Entwerfen SS 16

Nachbar auf Zeit: Temporäre Behausungen im innerstädtischen Raum

AUFGABE

Eine wachsende Zahl an Menschen ist aus unterschiedlichsten Gründen vorübergehend ohne Wohnadresse. Dieses Phänomen ist in der jüngeren Vergangenheit erneut deutlich in den Vordergrund getreten. Im Rahmen des ggst. Entwerfenprogrammes gilt es vor diesem Hintergrund sogenannte „short-term-living-solutions“ im innerstädtischen Wiener Raum, im Speziellen an ausgewählten Stellen des 4. Wiener Gemeindebezirkes zu entwickeln. Die prekäre Situation obdachloser Menschen, sowie die der über die Landesgrenzen drängenden Flüchtlinge mitsamt der damit einhergehenden sozialen Sprengkraft, sind als Hintergrund für die zu entwickelnden Unterkünfte zu sehen. Im Vordergrund der Betrachtung steht jedoch die Schaffung einer vorüber gehenden „neuen Heimat“. Den Bedürfnissen eines zeitlich beschränkten Nachbarschaftsverhältnisses ist in konzeptueller Weise nachzuspüren und Lösungsansätze für die offene Anzahl an damit einhergehenden Fragestellungen sind jedenfalls zu suchen. Zu erarbeiten sind Konzepte, welche von einer Holzbau-weise/Massivholzbauweise Gebrauch machen. Den spezifischen Rahmenbedingungen, welche mit einer solchen Bauweise einhergehen, wie rascher Auf- und Abbau, Wintertauglichkeit, Ver- und Entsorgung ist ent-sprechend Rechnung zu tragen. Überdies werden im Rahmen des Programmes diverse konkrete Standorte im 4. Bezirk (und angrenzend) nominiert werden. Wahlweise ist eine Entwurfslösung für mindestens einen dieser Standorte zu erarbeiten.

RESUMEE

Betrachtet man die nun vorliegenden Entwurfsansätze fällt auf, dass zunächst nicht unbedingt die Herstellung einer billigen Behausung im Vordergrund der Überlegungen gestanden haben mag. Es scheinen vielmehr Formen des Lebens auf engstem Raum, sowie Fragen zur Wohn- und Aufenthaltsqualität gestellt und betrachtet. Die Idee rund um die Nachbarschaft auf Zeit muss denn auch mehr sein, als eine Verdichtung bekannter Containerhäuser, da diese nur all zu schnell – vor allem in höherer Anzahl aufgestellt – als bedrohlich wahrgenommen werden. So folgen vorliegende Projekte nicht selten dem Ansatz zur Schaffung eines Mehrwertes. Es werden Eigenschaften bereitgestellt, die nicht nur den künftigen Bewohnern zu Gute kommen sollen, sondern auch der bereits vorhandenen Nachbarschaft.
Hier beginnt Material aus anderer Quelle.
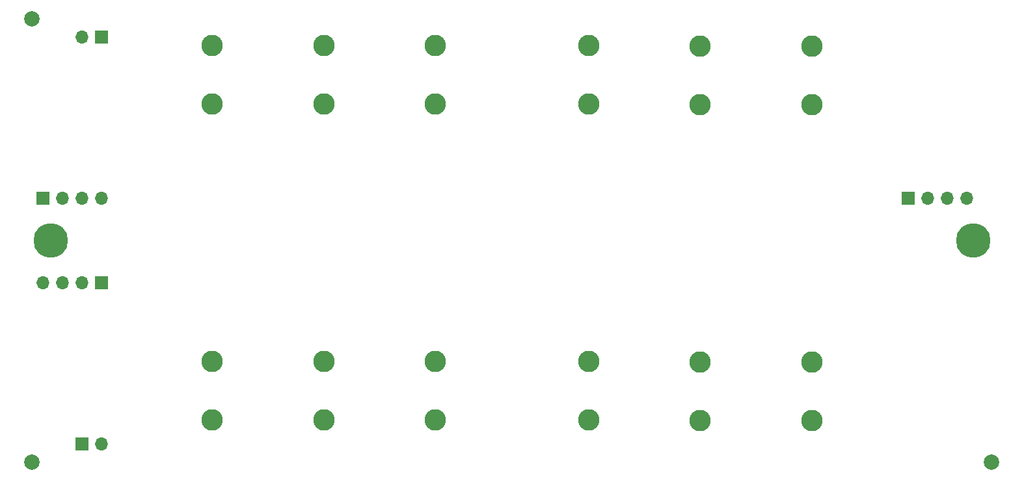
<source format=gbr>
%TF.GenerationSoftware,KiCad,Pcbnew,8.0.5*%
%TF.CreationDate,2024-10-23T13:51:11+01:00*%
%TF.ProjectId,V3,56332e6b-6963-4616-945f-706362585858,rev?*%
%TF.SameCoordinates,Original*%
%TF.FileFunction,Soldermask,Bot*%
%TF.FilePolarity,Negative*%
%FSLAX46Y46*%
G04 Gerber Fmt 4.6, Leading zero omitted, Abs format (unit mm)*
G04 Created by KiCad (PCBNEW 8.0.5) date 2024-10-23 13:51:11*
%MOMM*%
%LPD*%
G01*
G04 APERTURE LIST*
%ADD10C,4.500000*%
%ADD11C,2.000000*%
%ADD12R,1.700000X1.700000*%
%ADD13O,1.700000X1.700000*%
%ADD14C,2.800000*%
G04 APERTURE END LIST*
D10*
%TO.C,H1*%
X60000000Y0D03*
%TD*%
D11*
%TO.C,FID3*%
X-62450000Y-28850000D03*
%TD*%
%TO.C,FID2*%
X-62450000Y28850000D03*
%TD*%
D12*
%TO.C,J6*%
X-53380000Y26500000D03*
D13*
X-55920000Y26500000D03*
%TD*%
D12*
%TO.C,J4*%
X51550000Y5500000D03*
D13*
X54090000Y5500000D03*
X56629999Y5500000D03*
X59170000Y5500000D03*
%TD*%
D11*
%TO.C,FID4*%
X62450000Y-28850000D03*
%TD*%
D12*
%TO.C,J1*%
X-53380000Y-5500000D03*
D13*
X-55920000Y-5500000D03*
X-58459999Y-5500000D03*
X-61000000Y-5500000D03*
%TD*%
D12*
%TO.C,J2*%
X-61000000Y5500000D03*
D13*
X-58460000Y5500000D03*
X-55920001Y5500000D03*
X-53380000Y5500000D03*
%TD*%
D10*
%TO.C,H2*%
X-60000000Y0D03*
%TD*%
D12*
%TO.C,J7*%
X-55920000Y-26500000D03*
D13*
X-53380000Y-26500000D03*
%TD*%
D14*
%TO.C,U17*%
X-39000000Y-23355000D03*
X-39000000Y-15735000D03*
%TD*%
%TO.C,U16*%
X-24500000Y-23355000D03*
X-24500000Y-15735000D03*
%TD*%
%TO.C,U15*%
X-10000000Y-23355000D03*
X-10000000Y-15735000D03*
%TD*%
%TO.C,U14*%
X-39000000Y25415000D03*
X-39000000Y17795000D03*
%TD*%
%TO.C,U13*%
X-24500000Y25415000D03*
X-24500000Y17795000D03*
%TD*%
%TO.C,U10*%
X-10000000Y25415000D03*
X-10000000Y17795000D03*
%TD*%
%TO.C,U9*%
X39000000Y25316500D03*
X39000000Y17696500D03*
%TD*%
%TO.C,U8*%
X24500000Y25316500D03*
X24500000Y17696500D03*
%TD*%
%TO.C,U7*%
X10000000Y25406500D03*
X10000000Y17786500D03*
%TD*%
%TO.C,U6*%
X39000000Y-23453500D03*
X39000000Y-15833500D03*
%TD*%
%TO.C,U5*%
X24500000Y-23453500D03*
X24500000Y-15833500D03*
%TD*%
%TO.C,U4*%
X10000000Y-23363500D03*
X10000000Y-15743500D03*
%TD*%
M02*

</source>
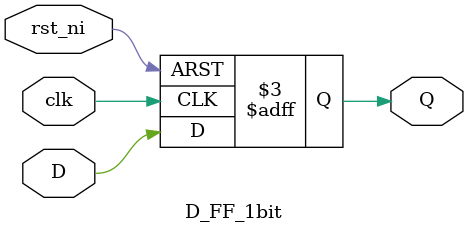
<source format=sv>
module D_FF_1bit
(	
	//------------------CPU INPUT------------------------//
	input  logic 	       		clk, rst_ni,
	//---------------------------------------------------//
	
	//-------------D-FF-INPUT <-> OUTPUT-----------------//
	input  logic 	 			D,
	output reg 				 	Q
	//---------------------------------------------------//
);
	always_ff @(posedge clk or negedge rst_ni) begin
		if(!rst_ni) begin
			Q  <=  0;
		end
		else begin
			Q  <=  D;
		end
	end
endmodule

</source>
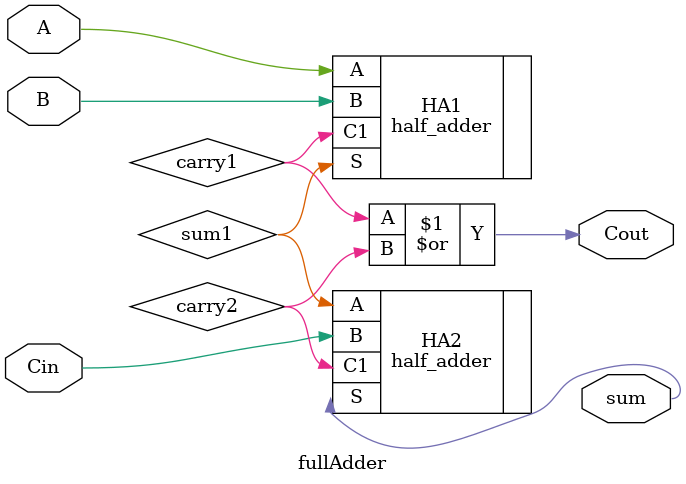
<source format=v>
`include "halfAdder.v"
module fullAdder( input A, input B, input Cin, output sum, output Cout );
  wire sum1, carry1, carry2;
  half_adder HA1(.A(A), .B(B), .S(sum1), .C1(carry1));
  half_adder HA2(.A(sum1), .B(Cin), .S(sum), .C1(carry2));
  or o1(Cout, carry1, carry2);
endmodule
</source>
Dem Verzicht auf Raum, auch wenn es nur städtischer Raum sein mag, wird demnach ein Zugewinn entgegen gestellt. Es werden überdachte Außenräume generiert, Treffpunkte und halböffentliche Begegnungszonen angedacht die zunächst einmal „Allen“ zugedacht sind. In diesem neuen öffentlichen Raum, so das gebaute Credo ist „für jeden“ Platz. Die darin angedachten baulichen Strukturen zeugen bei näherem Hinsehen denn auch von erstaunlicher Offenheit. Sie erweisen sich nicht als jene uns bekannten Unterkünfte, die sich dem Außenstehenden bewusst entziehen und sich vor ihm verschließen. Vielmehr scheinen sie absichtlich Interesse zu erregen und unsere Aufmerksamkeit auf sich zu ziehen. Sie verstecken sich nicht, sondern erwecken unsere Neugier. Vielleicht ist dies ein gangbarer Weg, uns die dringend notwendigen Behausungen aktiv näher zu bringen und Gebäude als auch Bewohner bereits zu einem Zeitpunkt zu integrieren, bevor Ausgrenzung und Ablehnung überhaupt es erst aufkommen vermag.